START SOURCE MATERIAL

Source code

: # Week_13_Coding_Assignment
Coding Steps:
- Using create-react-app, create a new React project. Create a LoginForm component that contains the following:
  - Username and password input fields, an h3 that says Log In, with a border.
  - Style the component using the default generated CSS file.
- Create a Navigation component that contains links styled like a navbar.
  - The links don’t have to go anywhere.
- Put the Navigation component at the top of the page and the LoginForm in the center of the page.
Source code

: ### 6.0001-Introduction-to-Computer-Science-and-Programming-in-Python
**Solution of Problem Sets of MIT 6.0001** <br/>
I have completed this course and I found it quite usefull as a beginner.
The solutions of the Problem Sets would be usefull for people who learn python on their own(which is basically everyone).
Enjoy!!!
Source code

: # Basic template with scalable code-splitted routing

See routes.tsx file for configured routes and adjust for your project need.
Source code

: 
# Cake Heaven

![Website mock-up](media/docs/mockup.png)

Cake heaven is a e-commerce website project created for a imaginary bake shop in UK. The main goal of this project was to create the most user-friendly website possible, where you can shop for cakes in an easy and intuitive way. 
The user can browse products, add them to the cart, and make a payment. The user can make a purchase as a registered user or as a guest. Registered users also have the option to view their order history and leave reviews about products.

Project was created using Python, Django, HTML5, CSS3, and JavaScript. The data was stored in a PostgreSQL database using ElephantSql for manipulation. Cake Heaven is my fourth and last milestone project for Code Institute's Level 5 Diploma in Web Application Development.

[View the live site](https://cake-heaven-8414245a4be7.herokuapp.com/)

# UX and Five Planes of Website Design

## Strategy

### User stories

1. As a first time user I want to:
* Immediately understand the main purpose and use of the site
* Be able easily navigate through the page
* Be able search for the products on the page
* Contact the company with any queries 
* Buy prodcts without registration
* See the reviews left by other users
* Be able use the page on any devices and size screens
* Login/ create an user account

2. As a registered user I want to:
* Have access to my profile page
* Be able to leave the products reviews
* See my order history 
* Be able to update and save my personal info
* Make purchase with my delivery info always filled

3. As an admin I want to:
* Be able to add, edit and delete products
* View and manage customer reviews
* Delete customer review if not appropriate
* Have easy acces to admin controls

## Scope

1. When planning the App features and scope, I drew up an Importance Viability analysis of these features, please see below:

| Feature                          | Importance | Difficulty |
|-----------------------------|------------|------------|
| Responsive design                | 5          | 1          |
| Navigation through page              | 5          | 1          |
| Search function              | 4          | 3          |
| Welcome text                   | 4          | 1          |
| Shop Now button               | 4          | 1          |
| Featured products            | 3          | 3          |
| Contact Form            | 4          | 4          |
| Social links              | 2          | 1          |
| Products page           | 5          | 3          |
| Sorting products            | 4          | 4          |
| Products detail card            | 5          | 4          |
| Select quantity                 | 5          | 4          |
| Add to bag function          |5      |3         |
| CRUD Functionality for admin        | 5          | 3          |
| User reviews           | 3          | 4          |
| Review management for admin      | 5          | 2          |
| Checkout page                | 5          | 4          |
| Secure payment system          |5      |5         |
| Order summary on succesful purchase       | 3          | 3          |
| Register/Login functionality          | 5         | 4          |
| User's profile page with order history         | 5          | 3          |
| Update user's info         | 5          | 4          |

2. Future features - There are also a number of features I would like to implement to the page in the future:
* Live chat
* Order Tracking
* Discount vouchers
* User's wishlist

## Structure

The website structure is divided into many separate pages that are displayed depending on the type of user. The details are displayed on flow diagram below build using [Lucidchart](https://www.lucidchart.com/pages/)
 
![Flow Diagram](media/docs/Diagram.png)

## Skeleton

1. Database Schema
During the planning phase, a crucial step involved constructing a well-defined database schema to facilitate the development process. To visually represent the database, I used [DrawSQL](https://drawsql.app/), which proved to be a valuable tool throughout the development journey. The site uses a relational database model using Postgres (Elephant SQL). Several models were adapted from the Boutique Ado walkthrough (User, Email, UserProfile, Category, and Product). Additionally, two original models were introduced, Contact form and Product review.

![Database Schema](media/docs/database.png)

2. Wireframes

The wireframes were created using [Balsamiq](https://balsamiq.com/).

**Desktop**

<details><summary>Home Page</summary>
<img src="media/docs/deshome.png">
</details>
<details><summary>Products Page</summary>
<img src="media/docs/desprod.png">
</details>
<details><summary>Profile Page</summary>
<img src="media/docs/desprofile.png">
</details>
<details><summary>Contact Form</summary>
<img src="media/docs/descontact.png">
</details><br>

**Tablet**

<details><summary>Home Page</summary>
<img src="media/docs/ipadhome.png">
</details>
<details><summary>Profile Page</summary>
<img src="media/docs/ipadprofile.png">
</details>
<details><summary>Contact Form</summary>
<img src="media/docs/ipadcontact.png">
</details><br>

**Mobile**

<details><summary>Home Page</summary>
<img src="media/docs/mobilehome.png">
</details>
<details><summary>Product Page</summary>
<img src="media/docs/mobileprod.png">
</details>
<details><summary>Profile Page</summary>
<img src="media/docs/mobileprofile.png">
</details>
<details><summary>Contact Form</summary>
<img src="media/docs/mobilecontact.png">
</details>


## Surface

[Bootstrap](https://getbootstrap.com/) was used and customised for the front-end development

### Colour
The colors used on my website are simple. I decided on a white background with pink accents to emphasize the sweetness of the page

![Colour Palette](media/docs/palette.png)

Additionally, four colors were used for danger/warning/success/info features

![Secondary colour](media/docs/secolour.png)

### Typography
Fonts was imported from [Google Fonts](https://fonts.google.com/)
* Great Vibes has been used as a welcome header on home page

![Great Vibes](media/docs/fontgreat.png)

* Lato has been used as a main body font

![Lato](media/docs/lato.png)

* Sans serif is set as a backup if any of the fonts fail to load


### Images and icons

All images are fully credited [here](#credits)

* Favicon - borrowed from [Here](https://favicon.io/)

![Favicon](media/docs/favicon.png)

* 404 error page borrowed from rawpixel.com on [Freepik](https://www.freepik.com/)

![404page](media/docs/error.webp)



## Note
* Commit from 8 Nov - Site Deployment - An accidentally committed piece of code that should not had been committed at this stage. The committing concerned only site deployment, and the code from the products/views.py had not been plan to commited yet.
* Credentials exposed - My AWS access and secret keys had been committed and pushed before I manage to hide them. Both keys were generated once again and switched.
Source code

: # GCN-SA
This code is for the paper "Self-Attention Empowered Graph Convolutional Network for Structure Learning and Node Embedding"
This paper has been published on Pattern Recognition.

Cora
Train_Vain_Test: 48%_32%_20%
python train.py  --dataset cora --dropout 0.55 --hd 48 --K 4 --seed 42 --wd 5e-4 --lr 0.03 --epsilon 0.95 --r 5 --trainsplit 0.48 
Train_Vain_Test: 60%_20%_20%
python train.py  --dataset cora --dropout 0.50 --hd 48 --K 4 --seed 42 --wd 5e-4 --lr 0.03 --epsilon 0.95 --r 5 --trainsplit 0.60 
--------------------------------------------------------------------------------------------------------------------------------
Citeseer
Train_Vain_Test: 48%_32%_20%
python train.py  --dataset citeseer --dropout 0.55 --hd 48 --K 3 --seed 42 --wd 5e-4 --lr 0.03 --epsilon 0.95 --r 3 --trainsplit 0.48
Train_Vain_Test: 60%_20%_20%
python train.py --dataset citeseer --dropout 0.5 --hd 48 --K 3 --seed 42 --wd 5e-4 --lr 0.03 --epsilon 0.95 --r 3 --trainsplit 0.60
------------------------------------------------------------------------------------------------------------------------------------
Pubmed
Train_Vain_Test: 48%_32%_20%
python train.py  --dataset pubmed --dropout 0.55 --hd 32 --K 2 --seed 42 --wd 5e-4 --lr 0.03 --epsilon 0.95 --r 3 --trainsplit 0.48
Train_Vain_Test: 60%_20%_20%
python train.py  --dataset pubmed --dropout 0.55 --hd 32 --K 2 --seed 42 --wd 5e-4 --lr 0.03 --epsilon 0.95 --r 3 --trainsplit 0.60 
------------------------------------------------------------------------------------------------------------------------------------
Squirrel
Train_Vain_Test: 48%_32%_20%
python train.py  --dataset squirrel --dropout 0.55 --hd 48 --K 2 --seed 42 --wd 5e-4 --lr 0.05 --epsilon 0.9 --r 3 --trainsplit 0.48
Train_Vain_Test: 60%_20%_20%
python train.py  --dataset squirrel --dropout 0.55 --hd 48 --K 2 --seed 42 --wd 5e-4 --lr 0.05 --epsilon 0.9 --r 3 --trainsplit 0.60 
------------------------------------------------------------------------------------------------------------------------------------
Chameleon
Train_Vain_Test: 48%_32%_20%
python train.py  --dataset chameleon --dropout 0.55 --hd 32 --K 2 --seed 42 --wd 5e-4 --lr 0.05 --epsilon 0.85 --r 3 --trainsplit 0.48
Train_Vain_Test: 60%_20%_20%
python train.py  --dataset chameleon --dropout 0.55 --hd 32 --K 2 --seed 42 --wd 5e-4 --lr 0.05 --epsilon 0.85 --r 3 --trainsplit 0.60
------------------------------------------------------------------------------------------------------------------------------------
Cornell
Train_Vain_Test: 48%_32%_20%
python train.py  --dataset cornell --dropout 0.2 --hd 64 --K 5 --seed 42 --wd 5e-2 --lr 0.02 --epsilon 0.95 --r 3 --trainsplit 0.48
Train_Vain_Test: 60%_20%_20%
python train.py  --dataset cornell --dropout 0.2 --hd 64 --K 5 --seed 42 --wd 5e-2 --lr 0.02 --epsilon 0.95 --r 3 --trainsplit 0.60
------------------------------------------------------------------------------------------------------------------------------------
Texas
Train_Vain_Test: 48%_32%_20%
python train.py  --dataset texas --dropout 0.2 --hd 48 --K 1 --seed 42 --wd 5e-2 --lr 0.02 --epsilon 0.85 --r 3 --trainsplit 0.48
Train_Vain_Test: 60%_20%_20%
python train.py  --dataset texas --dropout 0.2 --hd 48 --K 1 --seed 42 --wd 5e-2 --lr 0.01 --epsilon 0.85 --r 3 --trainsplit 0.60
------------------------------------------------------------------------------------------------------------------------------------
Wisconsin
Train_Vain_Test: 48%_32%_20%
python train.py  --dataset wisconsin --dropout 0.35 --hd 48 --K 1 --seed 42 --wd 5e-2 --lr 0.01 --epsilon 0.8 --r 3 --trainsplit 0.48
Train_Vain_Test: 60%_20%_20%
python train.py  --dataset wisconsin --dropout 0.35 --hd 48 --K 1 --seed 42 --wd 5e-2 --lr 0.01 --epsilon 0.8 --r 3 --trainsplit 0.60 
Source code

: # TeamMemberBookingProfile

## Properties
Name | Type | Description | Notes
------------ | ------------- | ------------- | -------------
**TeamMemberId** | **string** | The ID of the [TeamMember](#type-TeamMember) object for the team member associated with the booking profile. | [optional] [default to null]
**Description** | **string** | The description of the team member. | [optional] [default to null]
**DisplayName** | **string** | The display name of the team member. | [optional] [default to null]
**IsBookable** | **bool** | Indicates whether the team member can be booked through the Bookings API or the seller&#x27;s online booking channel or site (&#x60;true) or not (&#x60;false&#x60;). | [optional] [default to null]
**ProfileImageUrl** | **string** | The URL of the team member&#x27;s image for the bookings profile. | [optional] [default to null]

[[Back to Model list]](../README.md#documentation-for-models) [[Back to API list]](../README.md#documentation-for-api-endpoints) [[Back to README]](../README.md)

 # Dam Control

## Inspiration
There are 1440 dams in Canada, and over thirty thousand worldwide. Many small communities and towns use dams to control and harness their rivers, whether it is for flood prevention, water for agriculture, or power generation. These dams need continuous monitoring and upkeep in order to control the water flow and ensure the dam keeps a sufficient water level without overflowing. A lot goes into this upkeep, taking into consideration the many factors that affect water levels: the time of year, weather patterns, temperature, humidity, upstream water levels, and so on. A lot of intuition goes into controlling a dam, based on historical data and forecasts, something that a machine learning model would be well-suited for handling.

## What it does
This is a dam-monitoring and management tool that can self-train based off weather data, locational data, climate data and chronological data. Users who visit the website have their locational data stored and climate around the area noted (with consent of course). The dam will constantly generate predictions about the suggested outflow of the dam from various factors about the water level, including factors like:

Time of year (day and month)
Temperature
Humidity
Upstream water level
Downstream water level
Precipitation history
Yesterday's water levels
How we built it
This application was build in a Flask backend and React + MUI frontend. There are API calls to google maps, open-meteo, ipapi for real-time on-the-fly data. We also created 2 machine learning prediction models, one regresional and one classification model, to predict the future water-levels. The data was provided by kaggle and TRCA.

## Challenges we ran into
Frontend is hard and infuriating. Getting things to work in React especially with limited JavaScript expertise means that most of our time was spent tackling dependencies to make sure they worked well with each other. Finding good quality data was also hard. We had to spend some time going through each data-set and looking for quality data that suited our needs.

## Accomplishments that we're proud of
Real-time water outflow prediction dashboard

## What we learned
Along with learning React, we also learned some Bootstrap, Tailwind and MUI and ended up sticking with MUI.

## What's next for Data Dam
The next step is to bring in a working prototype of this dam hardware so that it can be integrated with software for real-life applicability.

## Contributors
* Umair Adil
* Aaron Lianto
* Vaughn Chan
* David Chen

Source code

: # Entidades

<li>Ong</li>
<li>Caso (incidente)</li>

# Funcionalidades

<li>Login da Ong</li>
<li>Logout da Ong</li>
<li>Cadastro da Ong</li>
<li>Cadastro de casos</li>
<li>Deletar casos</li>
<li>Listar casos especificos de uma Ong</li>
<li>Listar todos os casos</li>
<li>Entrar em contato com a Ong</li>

END SOURCE MATERIAL

Count the lines in the rows above that contain the string "like", and give only that number.

→ **WRITTEN RESPONSE**:
3